Too bad Hope In A Jar doesn’t contain a drop of it. WTH?! Is Philosophy lying here?
I wouldn’t call it lying. It’s more like twisting the truth (you know how much marketers love doing that…).
Hope In A Jar uses lauryl lactate, an ester form of lactic acid. Unfortunately for your skin (and wallet), lauryl lactate can’t exfoliate skin. It CAN’T even be converted into lactic acid.
So what does it do here (apart from tricking you into believing this moisturiser can exfoliate skin?). It makes the cream spread more easily on the skin and keeps the oily and watery part of the formula from separating.
That’s useful and all but… kind of a disappointment, isn’t it?
Glycerin is a humectant… Huh?
Let me start again. Glycerin is a moisture magnet that attracts water from the air into the skin, helping to keep it hydrated. Plus, it can strengthen the skin’s barrier, keeping it soft and healthy.
The catch? When there’s not much moisture in the air, glycerin will steal it from the deeper layers of your skin, drying it out. Talk about backfiring…
But, don’t be scared. In most climates, glycerin works just fine.
The most impressive ingredient in Philosophy Hope In A Jar is retinyl palmitate, a form of Vitamin A (you know, the only thing proven to really reduce wrinkles).

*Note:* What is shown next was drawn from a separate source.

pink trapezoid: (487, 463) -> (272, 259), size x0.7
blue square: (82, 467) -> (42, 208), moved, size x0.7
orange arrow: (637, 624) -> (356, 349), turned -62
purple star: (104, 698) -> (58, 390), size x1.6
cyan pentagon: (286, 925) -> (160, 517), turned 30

But, this isn’t saying much because retinyl palmitate is the gentlest (read: less effective) form of Vitamin A. If with retinol it takes at least a couple of months to see results, with this it’ll take you way, way longer.
You see, before it can work its magic on wrinkles, retinyl palmitate must be converted first into retinol, then into retinaldehyde, and finally into retinoic acid. Too much work for your skin.

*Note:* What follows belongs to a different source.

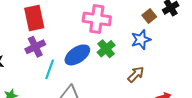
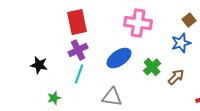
green cross: (106, 49) -> (152, 67), moved
cyan line: (50, 69) -> (79, 74), moved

The worst part? Retinoids lose their effectiveness sooner when exposed to light and air. Putting the gentlest of them into a jar wasn’t a smart idea…
FYI, retinyl palmitate isn’t all bad. If your skin’s very sensitive, this may be the only form of Vitamin A it can tolerate.
What Else Do You Need To Know?
Philosophy sure isn’t lying about one thing: Hope In A Jar is very moisturising. If you’re happy with a moisturiser that does its basic job well, you’ll like this.
But I can’t help but wish it contained more antioxidants (there’s just a sprinkle in here). And more effective forms of lactic acid and Vitamin A.
Now, that would supercharge the formula and make it worth the splurge.